Nur selten fällt die Pastorin aus ihrer abwägenden Sprechweise heraus. Noch mal, als sie den „Hickhack unter den Landeskirchen“ bei der Vorauswahl der Sprecher und Sprecherinnen beschreibt – vor der „Wort-zum- Sonntag“-Reform. Da wollte keine Landeskirche zu kurz kommen, und es habe „Kämpfe gegeben, das war grauenvoll“. Und manches stört sie noch heute: dass die Sprecher verstärkt aktuell arbeiten müssen und deshalb, wie sie selbst beim Concorde-Unglück, nun häufiger das „Wort zur Katastrophe“ sprechen. Das habe zu einer „gewissen Einseitigkeit“ geführt, klagt sie. Nach der Hiobsbotschaft vom Absturz des Überschallflugzeugs erzählte sie dem Publikum die Bibel-Geschichte des vom Schicksal schwer geprüften Hiob, dessen Freunde eine Woche lang stummen Trauer-Beistand leisteten.
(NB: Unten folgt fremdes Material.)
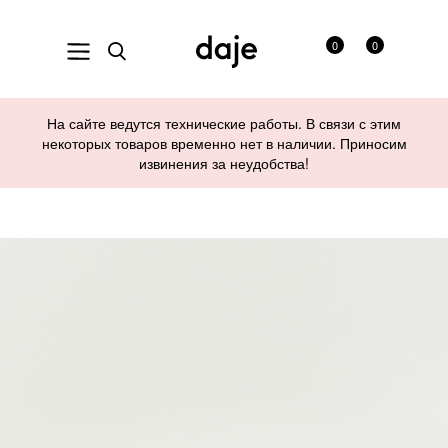
0
0
На сайте ведутся технические работы. В связи с этим
некоторых товаров временно нет в наличии. Приносим
извинения за неудобства!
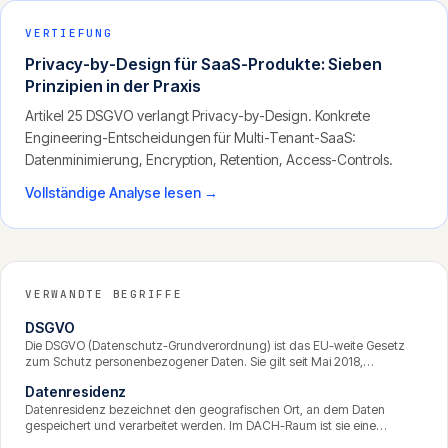
VERTIEFUNG
Privacy-by-Design für SaaS-Produkte: Sieben
Prinzipien in der Praxis
Artikel 25 DSGVO verlangt Privacy-by-Design. Konkrete
Engineering-Entscheidungen für Multi-Tenant-SaaS:
Datenminimierung, Encryption, Retention, Access-Controls.
Vollständige Analyse lesen →
VERWANDTE BEGRIFFE
DSGVO
Die DSGVO (Datenschutz-Grundverordnung) ist das EU-weite Gesetz
zum Schutz personenbezogener Daten. Sie gilt seit Mai 2018,
verpflichtet Unternehmen zu Transparenz, Datenminimierung und
Datenresidenz
Sicherheit, gewährt betroffenen Personen weitreichende Rechte und
sieht bei Verstössen Bussgelder von bis zu 20 Millionen Euro oder vier
Datenresidenz bezeichnet den geografischen Ort, an dem Daten
Prozent des weltweiten Jahresumsatzes vor.
gespeichert und verarbeitet werden. Im DACH-Raum ist sie eine
zentrale Frage des Datenschutzes: Wo Daten liegen, entscheidet über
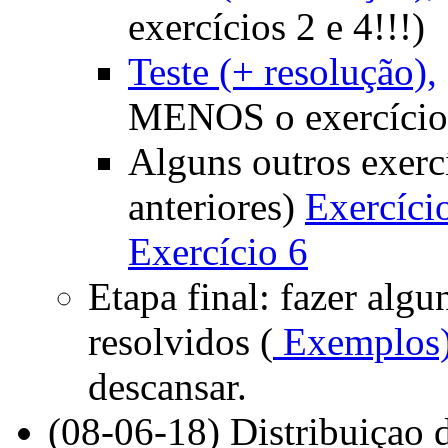
exercícios 2 e 4!!!)
Teste (+ resolução),
MENOS o exercício 
Alguns outros exercí
anteriores)
Exercício
Exercício 6
Etapa final: fazer algu
resolvidos (
Exemplos
descansar.
(08-06-18) Distribuiçao d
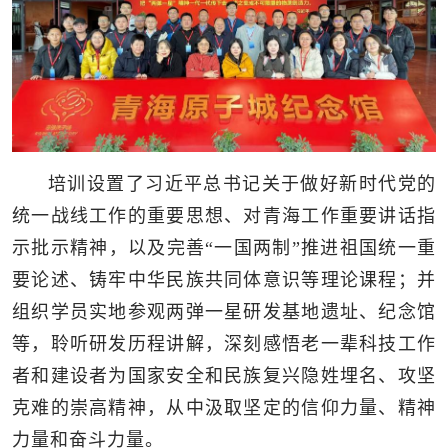
培训设置了习近平总书记关于做好新时代党的
统一战线工作的重要思想、对青海工作重要讲话指
示批示精神，以及完善“一国两制”推进祖国统一重
要论述、铸牢中华民族共同体意识等理论课程；并
组织学员实地参观两弹一星研发基地遗址、纪念馆
等，聆听研发历程讲解，深刻感悟老一辈科技工作
者和建设者为国家安全和民族复兴隐姓埋名、攻坚
克难的崇高精神，从中汲取坚定的信仰力量、精神
力量和奋斗力量。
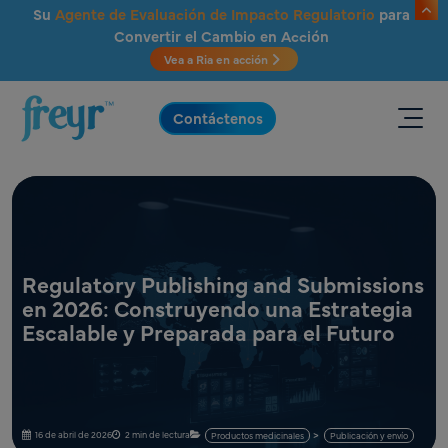
Saltar al contenido principal
Su
Agente de Evaluación de Impacto Regulatorio
para
Convertir el Cambio en Acción
Vea a Ria en acción
.
Contáctenos
Regulatory Publishing and Submissions
en 2026: Construyendo una Estrategia
Escalable y Preparada para el Futuro
16 de abril de 2026
2 min de lectura
Productos medicinales
Publicación y envío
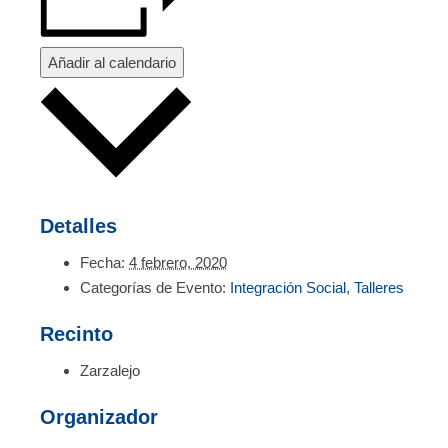
Añadir al calendario
Detalles
Fecha:
4 febrero, 2020
Categorías de Evento:
Integración Social
,
Talleres
Recinto
Zarzalejo
Organizador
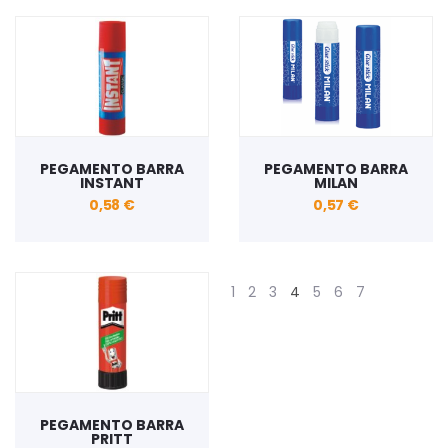
PEGAMENTO BARRA
PEGAMENTO BARRA
INSTANT
MILAN
0,58 €
0,57 €
1
2
3
4
5
6
7
PEGAMENTO BARRA
PRITT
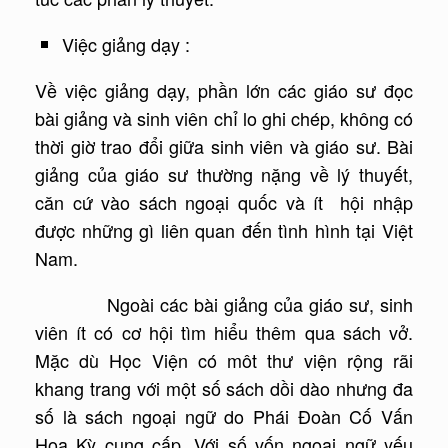
Việc giảng dạy :
Về việc giảng dạy, phần lớn các giáo sư đọc
bài giảng và sinh viên chỉ lo ghi chép, không có
thời giờ trao đổi giữa sinh viên và giáo sư. Bài
giảng của giáo sư thường nặng về lý thuyết,
căn cứ vào sách ngoại quốc và ít hội nhập
được những gì liên quan đến tình hình tại Việt
Nam.
Ngoài các bài giảng của giáo sư, sinh
viên ít có cơ hội tìm hiểu thêm qua sách vở.
Mặc dù Học Viện có môt thư viện rộng rãi
khang trang với một số sách dồi dào nhưng đa
số là sách ngoại ngữ do Phái Đoàn Cố Vấn
Hoa Kỳ cung cấp. Với số vốn ngoại ngữ yếu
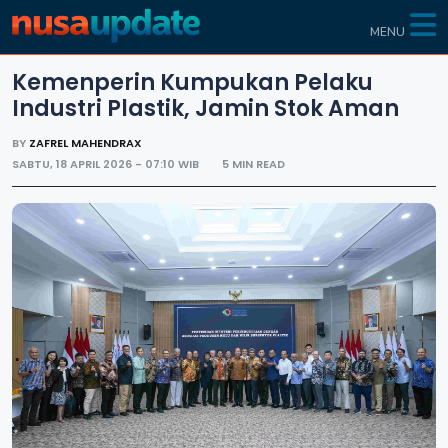
MENU
Kemenperin Kumpukan Pelaku
Industri Plastik, Jamin Stok Aman
BY
ZAFREL MAHENDRAX
SABTU, 18 APRIL 2026 - 07:10 WIB
5 MIN READ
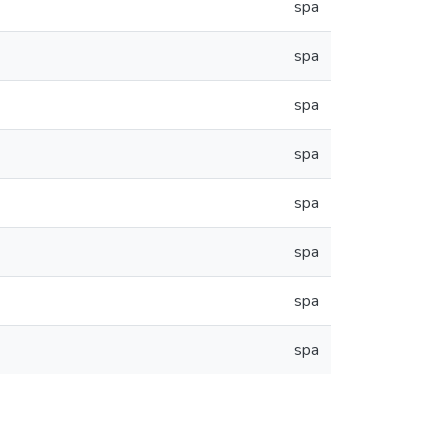
spa
spa
spa
spa
spa
spa
spa
spa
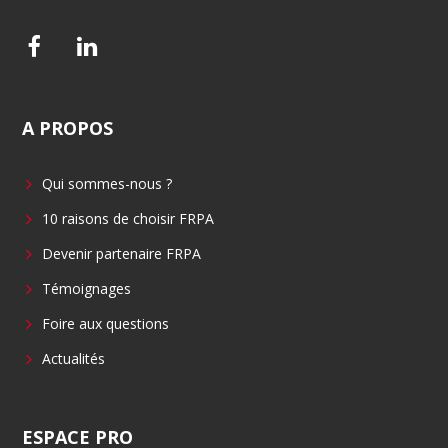
F
L
a
i
c
n
A
PROPOS
e
k
b
e
Qui sommes-nous ?
o
d
o
i
10 raisons de choisir FRPA
k
n
Devenir partenaire FRPA
Témoignages
Foire aux questions
Actualités
ESPACE
PRO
Die vier Minuten „Wort zum Sonntag“, die sie spricht, seien „nicht mehr als Zwischenrufe. Wir sollten uns da nicht überschätzen.“ Doch der eigene Anspruch ist groß: Oda-Gebbine Holze-Stäblein will im Fernsehen auch Seelsorgerin sein, aber dabei im Gegensatz zu den immer zahlreicheren Lebenshilfe- Sendungen, inklusive der von Jürgen Fliege, „explizit christlichen Glauben deutlich machen“. Dass konservative Christen buchstäblich zählen, wie oft in den Beiträgen das Wort „Gott“ vorkommt, findet sie allerdings „etwas unwürdig“.